Rewrite the records from the line holding "Rendered at 1654 by 931 pixels." through the line holding "list Extrações de", inclusive, changing "bounding box" to "enclosing box" and leaving everything else as it is. Give back only those lines.

### Available records

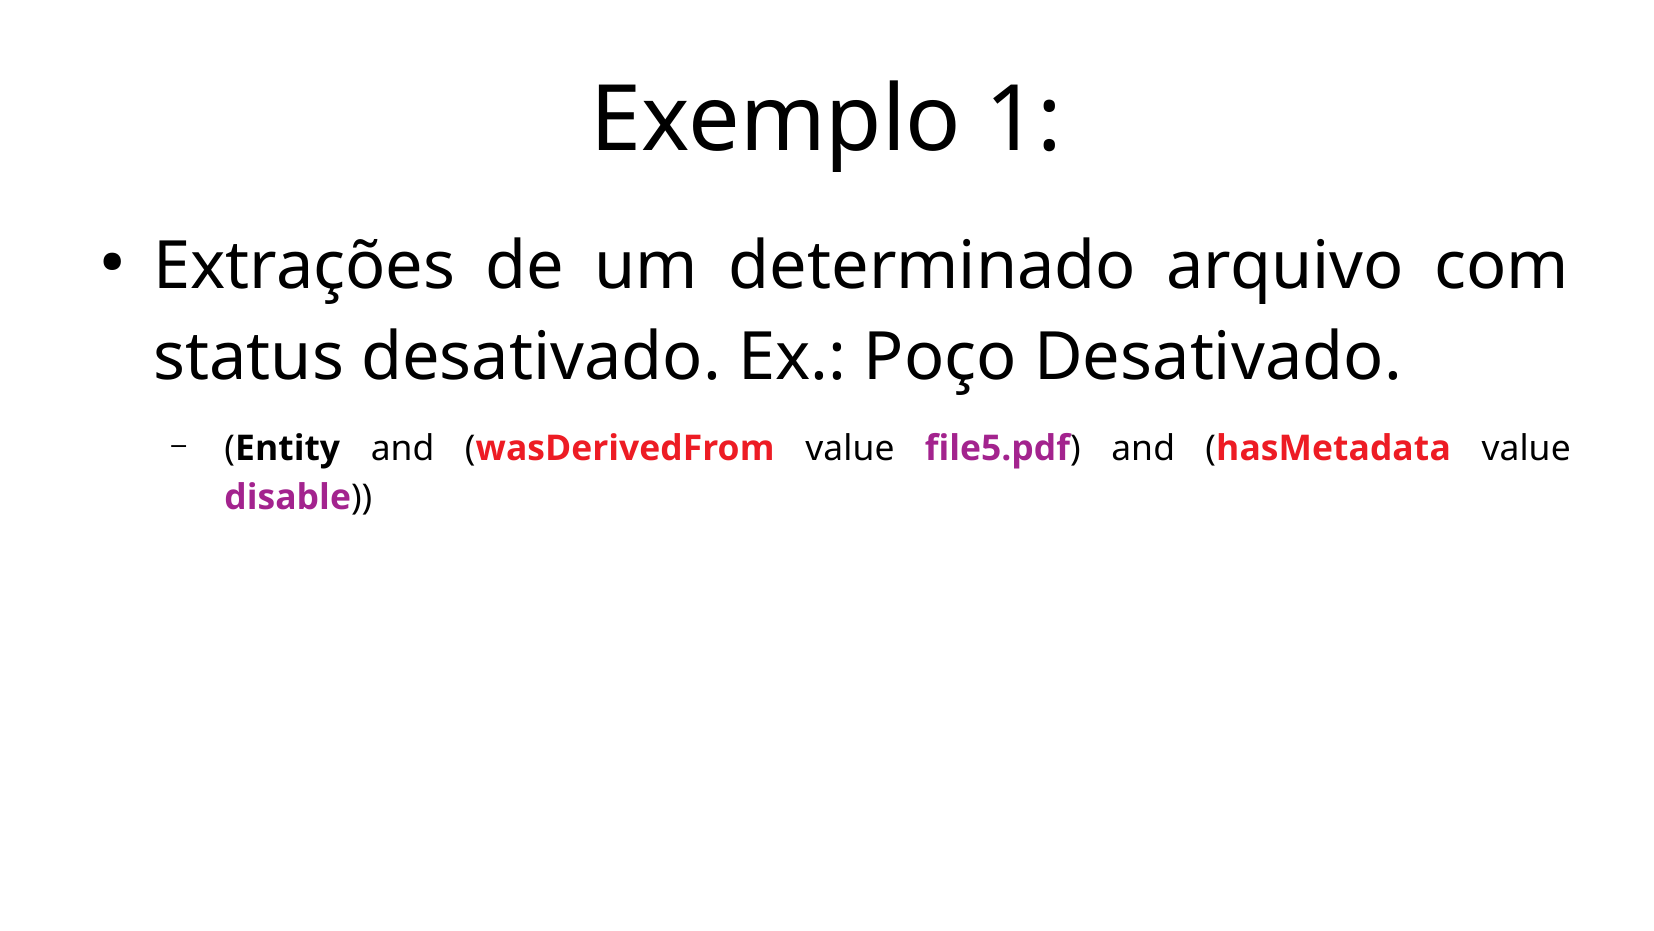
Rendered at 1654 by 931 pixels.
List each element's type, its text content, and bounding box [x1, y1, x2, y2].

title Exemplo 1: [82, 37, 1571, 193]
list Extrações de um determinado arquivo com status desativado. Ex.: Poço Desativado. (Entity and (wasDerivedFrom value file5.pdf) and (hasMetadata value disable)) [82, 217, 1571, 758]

######
### Available records

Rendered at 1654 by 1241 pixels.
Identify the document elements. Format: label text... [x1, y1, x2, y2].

######
### Available records

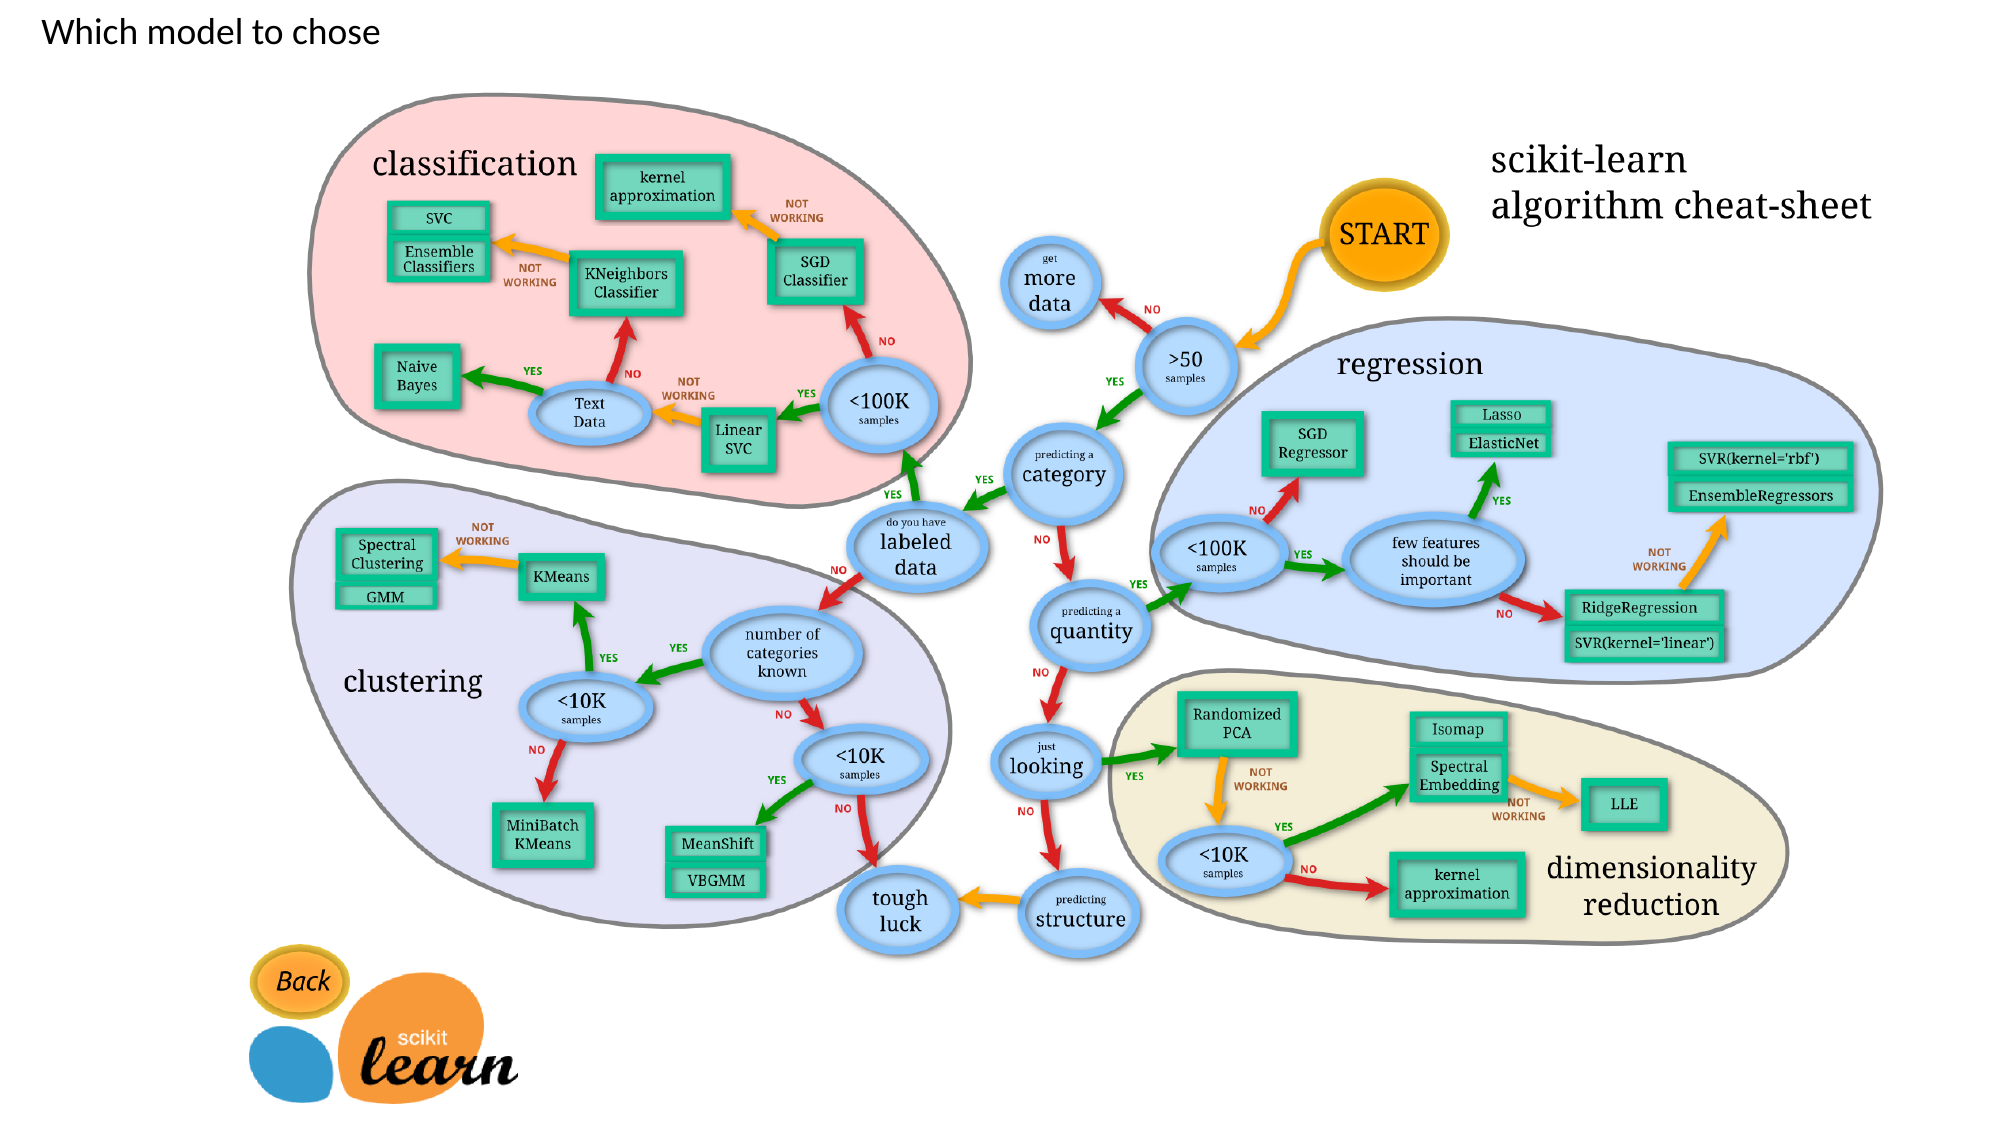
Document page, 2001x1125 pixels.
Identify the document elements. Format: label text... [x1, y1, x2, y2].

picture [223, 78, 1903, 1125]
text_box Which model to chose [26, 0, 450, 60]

######

(The output)
Rendered at 1654 by 931 pixels.
List each element's type, its text content, and enclosing box [x1, y1, x2, y2].

title Exemplo 1: [82, 37, 1571, 193]
list Extrações de um determinado arquivo com status desativado. Ex.: Poço Desativado. (Entity and (wasDerivedFrom value file5.pdf) and (hasMetadata value disable)) [82, 217, 1571, 758]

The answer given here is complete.